According to Helen Hill, CEO of Visit Charleston, the popular port city and its nearby islands and beaches are expecting a $523 million revenue loss during the period of March 22-April 18. Wayne Smith, professor and chair of the College of Charleston’s Hospitality and Tourism Management Department, summed the situation up succinctly for Greenville News: “Not even hurricanes do this.”

This is a would-be high season for South Carolina, so the travel shutdown is hitting particularly hard. But hotels in every part of the country are hurting right now. High-cost, independent boutiques, a last-decade beacon of the industry’s growing strength and diversity, are especially at risk, and have needed to think creatively to keep their names out there and cash coming in, while locking down future stays.

Gift cards have been the answer for many. A website called Hotel Credits currently represents 21 different properties, from Montauk to Bangkok, and sells discounted hotel gift certificates, most commonly $300 on a $200 purchase — for most of these hotels, that equates to 25-33% off a one-night stay — though some offer small credit values, like a $50 purchase for a $65 value, which can be applied to massages, surf lessons, or happy hour.

A quick gander at Hotel Credits’s listings shows why the concept could work: if your finances are stable at the moment (a huge “if,” to be fair), dreaming about rooftop pools, vineyard lofts and beach clubs once this is all over is healthy, both for you and the economy. To continue the hurricane analogy — the recovery of storm-ravaged communities often depends on people coming in and spending money. Making a purchase now could even ensure that some of these hotels survive.

But what about the risk? What if these hotels can’t make it? And how long do these gift cards last? To the last query, they’ll last as long as they need to. If an expiration date isn’t explicitly stipulated, a gift certificate, by federal law, is in commission for five years. As for the long-term health of Hotel Credit-listed hotels, it is a gamble; even if the hotels stay open, there’s a chance rates are increased by the time they swing their doors open again, which could dilute the value of the gift card you purchased months before.

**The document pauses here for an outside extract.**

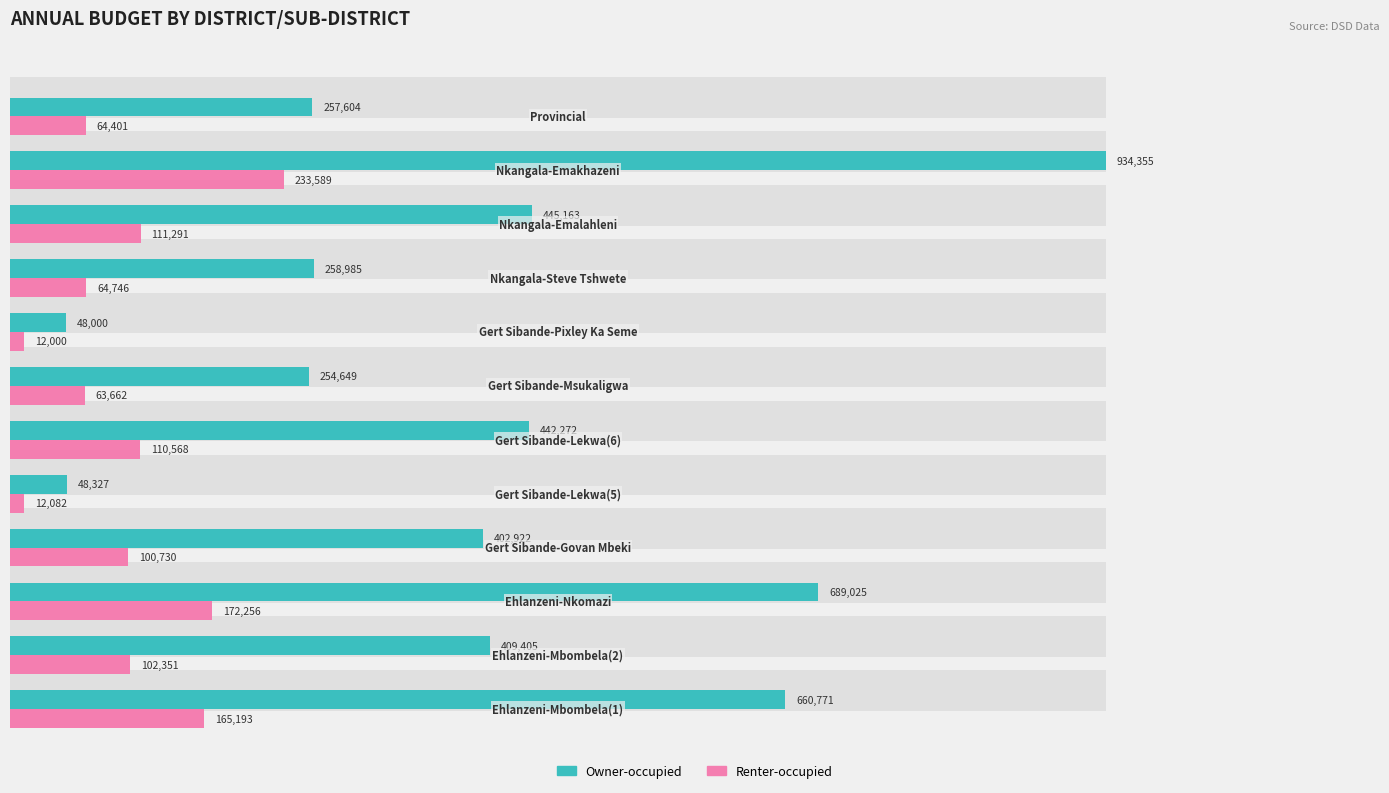

What are all the series names shown in the legend?

Owner-occupied, Renter-occupied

One approach, for those worried if a hotel is going to make it, is to “invest” in relief funds by purchasing “hotel bonds.” Buy Now, Stay Later is also representing over 20 hotels from Chicago to Cape Town, and is selling bonds in increments of $100 through the end of August. After a 60-day maturation, every $100 is assigned a value of $150. The idea, of course, is to help these places keep the lights on, until you can visit and enjoy it all again.

If you don’t recognize a hotel through Hotel Credits or Buy Now, Stay Later that you’ve stayed at/want to stay at, or perhaps even have a hotel in mind that you need to pull through this, try sending them an email. See if you can purchase a room for the end of summer, or early autumn, at a discounted rate. There’s a solid chance your favorite local already has a little-publicized system in place, or would be flexible in arranging a bespoke gift certificate.